Miguel Cubo

Personal information
- Full name: Miguel Llorente Cubo
- Date of birth: 8 February 2008 (age 18)
- Place of birth: Ortigosa del Monte, Spain
- Height: 1.84 m (6 ft 0 in)
- Position: Striker

Team information
- Current team: Atlético Madrid B
- Number: 18

Youth career
- Monteresma
- 2016–2025: Atlético Madrid

Senior career*
- Years: Team / Apps / (Gls)
- 2025–: Atlético Madrid B / 33 / (5)
- 2026–: Atlético Madrid / 2 / (1)

International career^{‡}
- 2025–2026: Spain U18 / 4 / (0)
- 2026–: Spain U19 / 4 / (4)

= Miguel Cubo =

Spanish footballer (born 2008)

Miguel Llorente Cubo (born 8 February 2008) is a Spanish professional footballer who plays as a striker for Primera Federación club Atlético Madrileño.

==Club career==
Cubo joined the youth academy of Atlético Madrid in 2016 and worked his way up their youth categories, scoring 32 goals in 25 games for their B-youth side.

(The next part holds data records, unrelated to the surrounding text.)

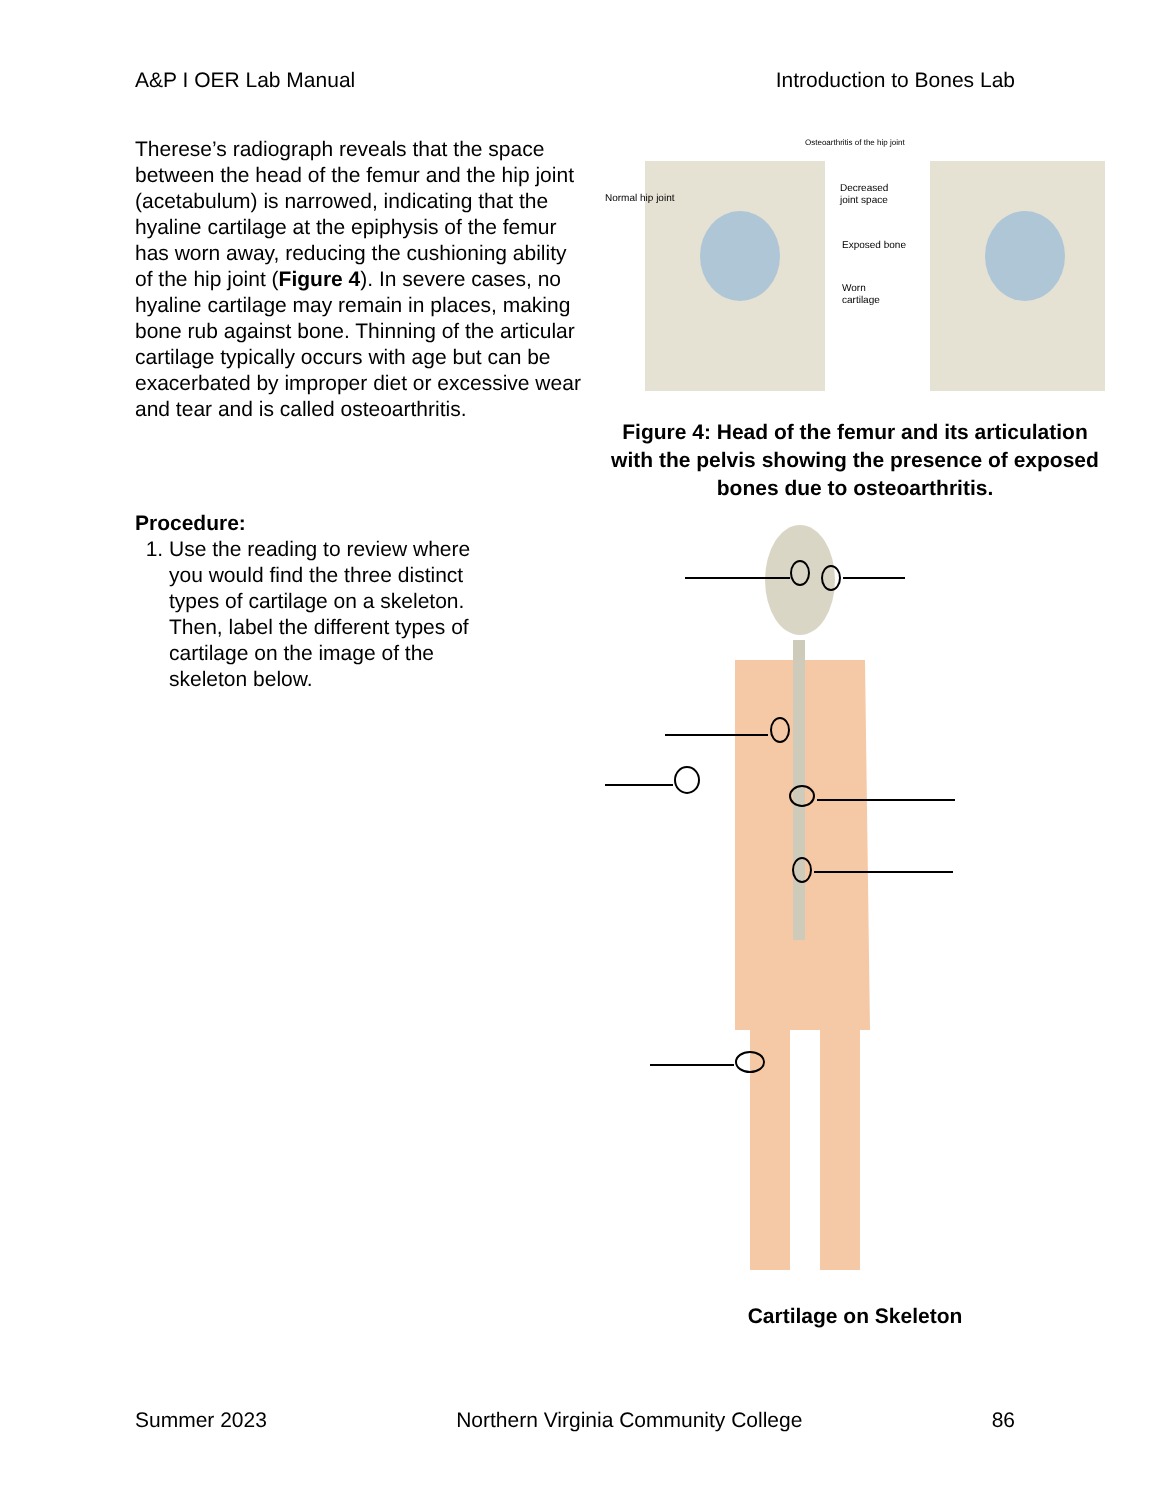A&P I OER Lab Manual Introduction to Bones Lab
Therese’s radiograph reveals that the space between the head of the femur and the hip joint (acetabulum) is narrowed, indicating that the hyaline cartilage at the epiphysis of the femur has worn away, reducing the cushioning ability of the hip joint (Figure 4). In severe cases, no hyaline cartilage may remain in places, making bone rub against bone. Thinning of the articular cartilage typically occurs with age but can be exacerbated by improper diet or excessive wear and tear and is called osteoarthritis.
Procedure:
1. Use the reading to review where you would find the three distinct types of cartilage on a skeleton. Then, label the different types of cartilage on the image of the skeleton below.
Osteoarthritis of the hip joint
Normal hip joint
Decreased
joint space
Exposed bone
Worn
cartilage
Figure 4: Head of the femur and its articulation with the pelvis showing the presence of exposed bones due to osteoarthritis.
Cartilage on Skeleton
Summer 2023 Northern Virginia Community College 86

On 22 February 2024, he signed his first professional contract with the club. He was promoted to their reserves, Atlético Madrileño, in the Primera Federación for the 2025–26 season. On 2 May 2026, he scored on his debut as a substitute with Atlético Madrid, a 2–0 La Liga win over Valencia.

==International career==
Cubo is a youth international for Spain, having been called up to the Spain U19s in February 2026.